_Prompt_: Read through the data, and wherever a line holds the word "EEPROMRead", write that line out.

Document layout detection data
========================================================================

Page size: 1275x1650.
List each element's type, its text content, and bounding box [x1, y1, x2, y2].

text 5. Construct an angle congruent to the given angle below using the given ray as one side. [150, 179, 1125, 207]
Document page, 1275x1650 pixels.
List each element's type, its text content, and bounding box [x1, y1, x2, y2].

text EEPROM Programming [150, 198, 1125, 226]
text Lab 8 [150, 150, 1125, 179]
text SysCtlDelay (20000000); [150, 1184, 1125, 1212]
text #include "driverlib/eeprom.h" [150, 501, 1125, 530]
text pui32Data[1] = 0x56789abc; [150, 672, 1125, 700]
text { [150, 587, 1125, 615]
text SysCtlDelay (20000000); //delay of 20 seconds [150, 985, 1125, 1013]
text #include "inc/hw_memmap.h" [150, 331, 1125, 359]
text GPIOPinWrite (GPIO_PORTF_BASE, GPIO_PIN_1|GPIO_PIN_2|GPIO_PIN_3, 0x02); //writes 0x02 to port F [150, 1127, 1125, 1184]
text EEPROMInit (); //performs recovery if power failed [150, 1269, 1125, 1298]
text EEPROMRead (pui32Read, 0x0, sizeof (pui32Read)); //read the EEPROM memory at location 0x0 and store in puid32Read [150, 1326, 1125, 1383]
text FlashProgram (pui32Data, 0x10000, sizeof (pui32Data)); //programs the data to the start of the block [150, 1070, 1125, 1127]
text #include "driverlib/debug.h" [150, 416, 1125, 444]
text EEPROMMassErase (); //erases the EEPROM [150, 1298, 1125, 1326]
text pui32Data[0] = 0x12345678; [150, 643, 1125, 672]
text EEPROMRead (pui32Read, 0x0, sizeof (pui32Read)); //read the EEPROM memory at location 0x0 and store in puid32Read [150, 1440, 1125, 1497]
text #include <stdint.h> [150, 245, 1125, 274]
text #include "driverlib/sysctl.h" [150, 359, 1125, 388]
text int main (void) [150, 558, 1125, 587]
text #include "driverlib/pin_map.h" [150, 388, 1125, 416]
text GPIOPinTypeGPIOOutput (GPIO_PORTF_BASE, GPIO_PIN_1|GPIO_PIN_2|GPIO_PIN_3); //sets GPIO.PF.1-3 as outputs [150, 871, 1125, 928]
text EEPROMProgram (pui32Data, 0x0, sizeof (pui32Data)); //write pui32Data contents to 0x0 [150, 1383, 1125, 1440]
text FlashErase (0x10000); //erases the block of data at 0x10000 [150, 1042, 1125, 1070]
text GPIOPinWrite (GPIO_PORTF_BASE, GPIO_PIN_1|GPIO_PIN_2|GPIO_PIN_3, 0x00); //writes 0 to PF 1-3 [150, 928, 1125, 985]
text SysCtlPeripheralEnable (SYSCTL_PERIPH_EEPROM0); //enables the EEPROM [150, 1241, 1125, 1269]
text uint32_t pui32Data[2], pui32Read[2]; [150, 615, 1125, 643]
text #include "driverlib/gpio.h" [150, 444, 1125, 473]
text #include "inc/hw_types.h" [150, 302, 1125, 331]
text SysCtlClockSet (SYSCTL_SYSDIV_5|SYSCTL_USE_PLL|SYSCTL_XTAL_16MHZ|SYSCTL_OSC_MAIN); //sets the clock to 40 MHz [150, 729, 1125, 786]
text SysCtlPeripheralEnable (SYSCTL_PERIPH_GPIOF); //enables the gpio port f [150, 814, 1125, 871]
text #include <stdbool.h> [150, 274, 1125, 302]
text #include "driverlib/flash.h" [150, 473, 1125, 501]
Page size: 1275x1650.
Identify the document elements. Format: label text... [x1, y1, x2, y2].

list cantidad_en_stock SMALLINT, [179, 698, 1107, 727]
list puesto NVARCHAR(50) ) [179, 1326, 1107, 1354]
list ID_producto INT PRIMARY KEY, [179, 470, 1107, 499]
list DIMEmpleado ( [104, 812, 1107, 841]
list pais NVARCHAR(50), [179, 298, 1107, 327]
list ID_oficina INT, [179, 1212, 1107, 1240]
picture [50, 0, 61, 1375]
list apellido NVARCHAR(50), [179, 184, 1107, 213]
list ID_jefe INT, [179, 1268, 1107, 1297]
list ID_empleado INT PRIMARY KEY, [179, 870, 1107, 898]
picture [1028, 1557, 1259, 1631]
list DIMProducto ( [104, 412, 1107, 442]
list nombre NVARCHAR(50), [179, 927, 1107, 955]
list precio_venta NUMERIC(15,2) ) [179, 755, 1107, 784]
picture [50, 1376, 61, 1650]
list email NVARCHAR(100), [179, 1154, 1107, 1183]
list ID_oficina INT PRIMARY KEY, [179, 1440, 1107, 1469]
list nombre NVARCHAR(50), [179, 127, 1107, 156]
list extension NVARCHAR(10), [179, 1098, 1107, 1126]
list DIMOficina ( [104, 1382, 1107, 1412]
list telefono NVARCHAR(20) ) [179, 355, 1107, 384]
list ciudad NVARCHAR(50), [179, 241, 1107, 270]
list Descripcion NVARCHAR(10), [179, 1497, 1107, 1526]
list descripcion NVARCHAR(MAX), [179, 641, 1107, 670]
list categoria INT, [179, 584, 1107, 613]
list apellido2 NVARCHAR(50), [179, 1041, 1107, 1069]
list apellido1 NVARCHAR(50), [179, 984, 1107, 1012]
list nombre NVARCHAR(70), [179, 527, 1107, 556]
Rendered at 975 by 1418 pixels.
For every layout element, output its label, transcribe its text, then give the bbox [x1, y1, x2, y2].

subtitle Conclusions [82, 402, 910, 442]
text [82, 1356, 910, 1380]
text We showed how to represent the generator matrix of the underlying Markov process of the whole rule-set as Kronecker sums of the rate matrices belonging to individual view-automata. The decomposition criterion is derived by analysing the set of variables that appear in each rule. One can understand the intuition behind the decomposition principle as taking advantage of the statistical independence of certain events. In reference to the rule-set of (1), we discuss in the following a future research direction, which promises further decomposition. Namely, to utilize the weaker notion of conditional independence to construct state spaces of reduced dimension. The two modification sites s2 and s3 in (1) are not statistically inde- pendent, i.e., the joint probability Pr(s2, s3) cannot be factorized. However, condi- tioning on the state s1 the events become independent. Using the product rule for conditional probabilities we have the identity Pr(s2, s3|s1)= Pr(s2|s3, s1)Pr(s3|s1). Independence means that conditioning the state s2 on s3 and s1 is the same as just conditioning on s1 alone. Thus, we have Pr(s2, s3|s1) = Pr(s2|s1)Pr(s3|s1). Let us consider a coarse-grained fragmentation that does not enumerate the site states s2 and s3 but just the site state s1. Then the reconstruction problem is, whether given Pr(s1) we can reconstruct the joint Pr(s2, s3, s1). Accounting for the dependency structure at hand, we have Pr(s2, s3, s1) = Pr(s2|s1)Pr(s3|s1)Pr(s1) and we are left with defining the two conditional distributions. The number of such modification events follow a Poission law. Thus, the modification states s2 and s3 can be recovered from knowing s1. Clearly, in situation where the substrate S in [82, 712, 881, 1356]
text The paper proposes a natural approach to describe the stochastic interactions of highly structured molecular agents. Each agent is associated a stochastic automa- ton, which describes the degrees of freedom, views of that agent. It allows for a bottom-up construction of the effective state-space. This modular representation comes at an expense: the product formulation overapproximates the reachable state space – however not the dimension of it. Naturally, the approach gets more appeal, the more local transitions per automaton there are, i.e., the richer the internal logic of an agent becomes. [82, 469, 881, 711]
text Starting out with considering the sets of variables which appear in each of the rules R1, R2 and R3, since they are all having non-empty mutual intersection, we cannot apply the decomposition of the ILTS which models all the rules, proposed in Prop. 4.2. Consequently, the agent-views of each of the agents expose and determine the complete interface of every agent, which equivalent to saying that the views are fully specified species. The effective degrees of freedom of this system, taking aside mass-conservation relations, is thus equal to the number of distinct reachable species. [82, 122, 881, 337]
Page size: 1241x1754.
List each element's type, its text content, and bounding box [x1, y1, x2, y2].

========================================================================

_Result of the exercise_:
text EEPROMRead (pui32Read, 0x0, sizeof (pui32Read)); //read the EEPROM memory at location 0x0 and store in puid32Read [150, 1326, 1125, 1383]
text EEPROMRead (pui32Read, 0x0, sizeof (pui32Read)); //read the EEPROM memory at location 0x0 and store in puid32Read [150, 1440, 1125, 1497]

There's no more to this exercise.